Written task
Every line with "dout" in it must be copied from the data.

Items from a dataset

*** Begin section ***

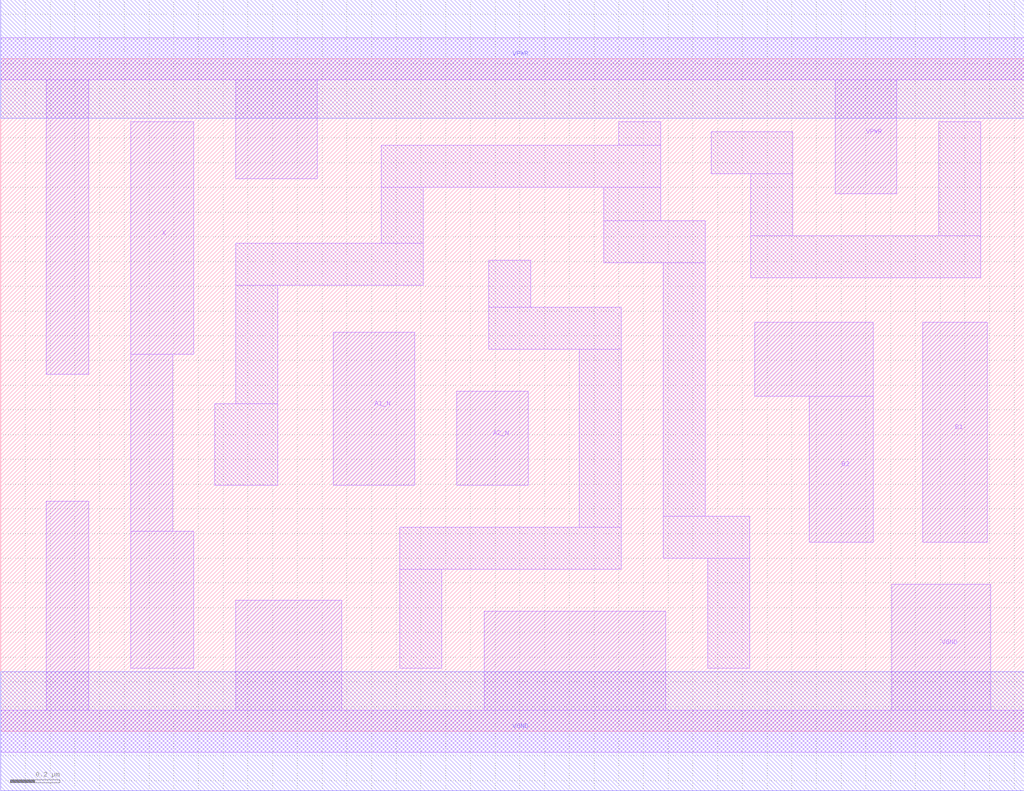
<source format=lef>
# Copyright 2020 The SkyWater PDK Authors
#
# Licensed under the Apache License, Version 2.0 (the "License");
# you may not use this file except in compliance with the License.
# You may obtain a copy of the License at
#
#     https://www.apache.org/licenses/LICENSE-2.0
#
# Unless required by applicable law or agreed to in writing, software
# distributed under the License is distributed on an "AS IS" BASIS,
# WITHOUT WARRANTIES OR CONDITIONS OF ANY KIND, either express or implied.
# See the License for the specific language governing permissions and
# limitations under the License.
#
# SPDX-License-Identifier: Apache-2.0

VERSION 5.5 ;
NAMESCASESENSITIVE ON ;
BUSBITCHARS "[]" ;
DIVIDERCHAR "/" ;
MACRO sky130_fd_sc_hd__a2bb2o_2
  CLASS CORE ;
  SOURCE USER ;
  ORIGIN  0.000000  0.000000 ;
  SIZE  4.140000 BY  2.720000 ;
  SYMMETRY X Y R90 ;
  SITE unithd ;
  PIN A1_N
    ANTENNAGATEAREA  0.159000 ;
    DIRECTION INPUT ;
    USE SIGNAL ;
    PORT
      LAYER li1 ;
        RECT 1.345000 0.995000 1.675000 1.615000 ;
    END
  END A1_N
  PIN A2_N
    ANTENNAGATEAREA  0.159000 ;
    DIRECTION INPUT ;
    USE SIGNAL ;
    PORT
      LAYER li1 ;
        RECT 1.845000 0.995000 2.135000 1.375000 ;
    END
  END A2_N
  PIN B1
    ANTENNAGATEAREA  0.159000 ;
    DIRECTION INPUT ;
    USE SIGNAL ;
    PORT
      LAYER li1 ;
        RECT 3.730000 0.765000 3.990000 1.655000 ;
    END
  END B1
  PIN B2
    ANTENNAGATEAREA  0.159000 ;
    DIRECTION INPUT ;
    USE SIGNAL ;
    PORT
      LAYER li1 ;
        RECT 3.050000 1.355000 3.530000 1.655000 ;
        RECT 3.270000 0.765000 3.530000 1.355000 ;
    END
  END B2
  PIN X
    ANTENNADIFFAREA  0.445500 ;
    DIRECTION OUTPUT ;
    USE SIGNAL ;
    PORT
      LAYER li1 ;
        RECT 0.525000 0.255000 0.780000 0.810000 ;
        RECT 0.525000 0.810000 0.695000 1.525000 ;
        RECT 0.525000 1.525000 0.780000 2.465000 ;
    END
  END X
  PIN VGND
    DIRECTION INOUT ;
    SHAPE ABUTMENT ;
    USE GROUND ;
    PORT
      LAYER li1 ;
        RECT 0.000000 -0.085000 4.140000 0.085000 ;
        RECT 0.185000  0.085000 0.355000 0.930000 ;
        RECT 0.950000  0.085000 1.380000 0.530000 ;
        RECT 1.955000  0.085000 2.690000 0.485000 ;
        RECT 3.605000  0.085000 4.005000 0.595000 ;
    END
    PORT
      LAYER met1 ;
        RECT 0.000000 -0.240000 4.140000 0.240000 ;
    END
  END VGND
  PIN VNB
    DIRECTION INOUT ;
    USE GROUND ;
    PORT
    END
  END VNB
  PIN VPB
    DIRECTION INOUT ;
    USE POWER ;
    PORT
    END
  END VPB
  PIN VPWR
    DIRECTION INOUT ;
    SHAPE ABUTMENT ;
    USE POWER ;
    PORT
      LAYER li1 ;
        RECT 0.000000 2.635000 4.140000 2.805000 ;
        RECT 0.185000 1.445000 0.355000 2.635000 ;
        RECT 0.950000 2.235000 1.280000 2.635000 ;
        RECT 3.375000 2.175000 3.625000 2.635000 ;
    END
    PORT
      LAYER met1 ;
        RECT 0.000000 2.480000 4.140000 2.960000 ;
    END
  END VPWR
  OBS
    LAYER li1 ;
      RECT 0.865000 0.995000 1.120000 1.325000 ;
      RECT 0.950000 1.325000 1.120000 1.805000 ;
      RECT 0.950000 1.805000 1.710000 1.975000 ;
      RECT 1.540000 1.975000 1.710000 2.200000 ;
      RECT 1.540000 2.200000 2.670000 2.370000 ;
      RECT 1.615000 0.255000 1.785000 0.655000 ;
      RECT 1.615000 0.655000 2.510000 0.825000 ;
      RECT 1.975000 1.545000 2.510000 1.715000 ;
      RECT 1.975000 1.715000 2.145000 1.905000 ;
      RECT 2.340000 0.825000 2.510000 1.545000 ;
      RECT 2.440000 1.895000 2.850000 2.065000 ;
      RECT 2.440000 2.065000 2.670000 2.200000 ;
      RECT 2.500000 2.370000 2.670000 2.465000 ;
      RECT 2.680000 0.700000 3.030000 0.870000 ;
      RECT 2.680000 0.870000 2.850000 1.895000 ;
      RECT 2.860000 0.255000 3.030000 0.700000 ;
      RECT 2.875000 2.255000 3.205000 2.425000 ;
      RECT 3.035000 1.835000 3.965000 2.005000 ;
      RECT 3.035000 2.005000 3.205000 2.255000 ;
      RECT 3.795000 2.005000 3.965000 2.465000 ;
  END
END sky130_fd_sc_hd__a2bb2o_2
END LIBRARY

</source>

*** End section ***
*** Begin section ***

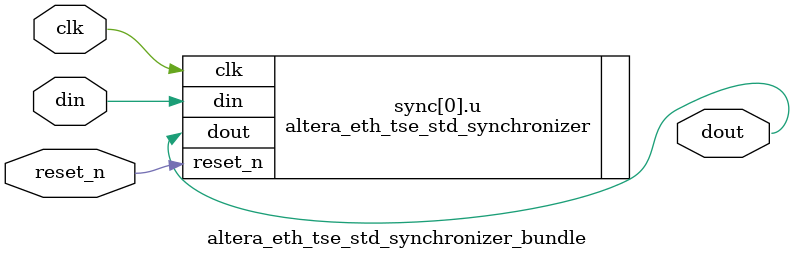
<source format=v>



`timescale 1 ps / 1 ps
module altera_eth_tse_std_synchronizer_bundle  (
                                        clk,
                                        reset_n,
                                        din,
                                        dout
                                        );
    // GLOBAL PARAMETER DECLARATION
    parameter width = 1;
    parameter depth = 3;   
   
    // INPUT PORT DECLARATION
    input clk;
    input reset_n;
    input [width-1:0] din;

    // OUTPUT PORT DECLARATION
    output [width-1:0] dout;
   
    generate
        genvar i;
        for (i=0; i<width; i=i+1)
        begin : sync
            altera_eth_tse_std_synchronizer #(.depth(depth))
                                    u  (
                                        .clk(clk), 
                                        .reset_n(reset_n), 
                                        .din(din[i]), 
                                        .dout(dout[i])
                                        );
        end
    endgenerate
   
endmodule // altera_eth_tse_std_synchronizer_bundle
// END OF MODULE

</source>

*** End section ***

Exercise output
                                        dout
    output [width-1:0] dout;
                                        .dout(dout[i])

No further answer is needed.